SUPPLIED DATA >>
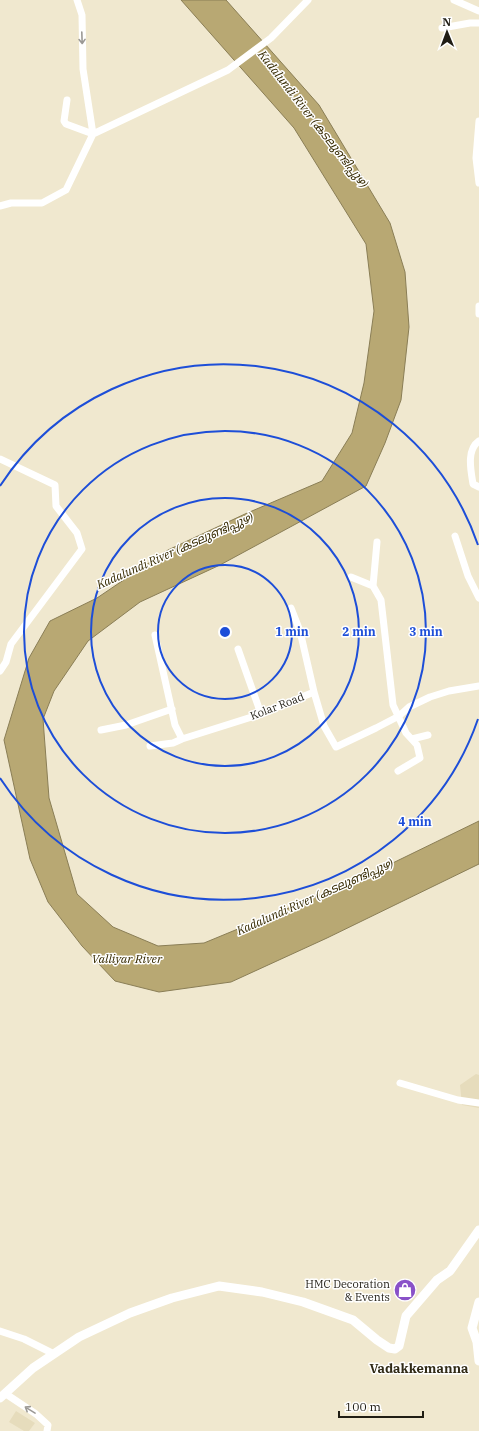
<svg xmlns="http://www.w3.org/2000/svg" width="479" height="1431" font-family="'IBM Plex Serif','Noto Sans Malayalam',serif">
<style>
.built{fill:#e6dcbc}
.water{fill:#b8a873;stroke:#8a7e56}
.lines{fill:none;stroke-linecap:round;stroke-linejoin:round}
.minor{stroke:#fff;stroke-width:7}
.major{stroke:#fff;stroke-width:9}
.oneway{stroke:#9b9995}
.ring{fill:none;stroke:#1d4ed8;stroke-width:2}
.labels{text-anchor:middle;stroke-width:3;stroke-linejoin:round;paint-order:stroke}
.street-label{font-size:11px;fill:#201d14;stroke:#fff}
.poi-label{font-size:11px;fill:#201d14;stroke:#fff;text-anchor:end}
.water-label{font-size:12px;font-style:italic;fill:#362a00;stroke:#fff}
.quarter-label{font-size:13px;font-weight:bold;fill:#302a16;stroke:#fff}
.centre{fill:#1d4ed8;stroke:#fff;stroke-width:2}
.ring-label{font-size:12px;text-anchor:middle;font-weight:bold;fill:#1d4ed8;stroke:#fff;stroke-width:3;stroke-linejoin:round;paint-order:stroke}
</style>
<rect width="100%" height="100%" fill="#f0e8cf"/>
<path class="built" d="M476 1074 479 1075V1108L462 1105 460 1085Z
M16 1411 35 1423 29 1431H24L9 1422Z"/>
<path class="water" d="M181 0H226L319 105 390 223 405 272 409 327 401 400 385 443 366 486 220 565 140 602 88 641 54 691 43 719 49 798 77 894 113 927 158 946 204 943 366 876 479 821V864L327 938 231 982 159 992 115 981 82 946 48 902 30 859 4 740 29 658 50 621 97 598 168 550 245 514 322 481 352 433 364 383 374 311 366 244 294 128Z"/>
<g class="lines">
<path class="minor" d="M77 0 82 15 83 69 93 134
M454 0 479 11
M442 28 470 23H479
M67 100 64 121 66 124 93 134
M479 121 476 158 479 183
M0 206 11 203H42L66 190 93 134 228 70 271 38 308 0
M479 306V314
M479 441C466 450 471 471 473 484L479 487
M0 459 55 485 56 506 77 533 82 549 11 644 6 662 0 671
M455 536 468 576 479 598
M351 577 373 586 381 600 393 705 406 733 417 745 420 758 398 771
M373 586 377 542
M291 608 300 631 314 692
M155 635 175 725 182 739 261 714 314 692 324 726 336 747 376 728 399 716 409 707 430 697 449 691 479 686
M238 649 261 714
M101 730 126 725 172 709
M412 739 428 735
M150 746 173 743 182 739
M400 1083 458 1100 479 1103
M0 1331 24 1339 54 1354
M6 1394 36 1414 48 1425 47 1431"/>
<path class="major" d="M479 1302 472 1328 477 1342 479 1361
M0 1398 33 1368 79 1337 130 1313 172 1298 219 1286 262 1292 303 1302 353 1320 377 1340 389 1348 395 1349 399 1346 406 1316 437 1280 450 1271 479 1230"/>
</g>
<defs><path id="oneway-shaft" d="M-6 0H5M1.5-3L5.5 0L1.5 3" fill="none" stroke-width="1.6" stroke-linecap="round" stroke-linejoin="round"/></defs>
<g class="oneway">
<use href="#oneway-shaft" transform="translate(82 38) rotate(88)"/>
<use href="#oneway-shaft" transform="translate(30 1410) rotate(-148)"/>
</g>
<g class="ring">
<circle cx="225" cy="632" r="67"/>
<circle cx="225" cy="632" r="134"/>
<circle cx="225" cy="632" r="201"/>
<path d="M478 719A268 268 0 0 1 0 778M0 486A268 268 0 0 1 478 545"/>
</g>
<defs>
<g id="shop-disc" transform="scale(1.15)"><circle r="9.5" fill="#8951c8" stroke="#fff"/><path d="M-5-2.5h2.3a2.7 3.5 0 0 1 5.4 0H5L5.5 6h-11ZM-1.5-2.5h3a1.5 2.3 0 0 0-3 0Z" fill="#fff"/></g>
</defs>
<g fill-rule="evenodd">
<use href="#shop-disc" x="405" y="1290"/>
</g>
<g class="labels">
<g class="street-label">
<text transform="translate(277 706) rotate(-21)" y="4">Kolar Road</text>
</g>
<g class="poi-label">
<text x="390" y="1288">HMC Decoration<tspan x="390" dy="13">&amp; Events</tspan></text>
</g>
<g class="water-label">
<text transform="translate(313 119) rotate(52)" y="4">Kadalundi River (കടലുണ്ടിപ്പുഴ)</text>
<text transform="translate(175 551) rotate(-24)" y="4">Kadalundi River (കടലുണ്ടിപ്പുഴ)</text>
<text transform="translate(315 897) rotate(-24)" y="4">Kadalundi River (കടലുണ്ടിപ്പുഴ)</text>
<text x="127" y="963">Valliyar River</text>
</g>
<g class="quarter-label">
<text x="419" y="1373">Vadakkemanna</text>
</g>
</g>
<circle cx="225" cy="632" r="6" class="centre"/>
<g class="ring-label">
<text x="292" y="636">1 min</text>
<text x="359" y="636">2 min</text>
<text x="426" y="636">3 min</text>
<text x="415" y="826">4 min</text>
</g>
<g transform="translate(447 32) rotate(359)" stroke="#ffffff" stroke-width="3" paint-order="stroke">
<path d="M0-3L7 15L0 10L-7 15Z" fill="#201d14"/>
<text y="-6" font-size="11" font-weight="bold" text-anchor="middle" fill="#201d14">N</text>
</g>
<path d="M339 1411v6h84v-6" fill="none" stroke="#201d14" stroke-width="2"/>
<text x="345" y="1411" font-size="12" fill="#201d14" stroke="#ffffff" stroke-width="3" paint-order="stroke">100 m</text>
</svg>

TASK >> Look above for the line holding "M16 1411 35" and the line holding "M455 536 468 576 479 598", then output exactly those two lines and every line between them, nothing more.

SOLUTION FOR THIS TASK >>
M16 1411 35 1423 29 1431H24L9 1422Z"/>
<path class="water" d="M181 0H226L319 105 390 223 405 272 409 327 401 400 385 443 366 486 220 565 140 602 88 641 54 691 43 719 49 798 77 894 113 927 158 946 204 943 366 876 479 821V864L327 938 231 982 159 992 115 981 82 946 48 902 30 859 4 740 29 658 50 621 97 598 168 550 245 514 322 481 352 433 364 383 374 311 366 244 294 128Z"/>
<g class="lines">
<path class="minor" d="M77 0 82 15 83 69 93 134
M454 0 479 11
M442 28 470 23H479
M67 100 64 121 66 124 93 134
M479 121 476 158 479 183
M0 206 11 203H42L66 190 93 134 228 70 271 38 308 0
M479 306V314
M479 441C466 450 471 471 473 484L479 487
M0 459 55 485 56 506 77 533 82 549 11 644 6 662 0 671
M455 536 468 576 479 598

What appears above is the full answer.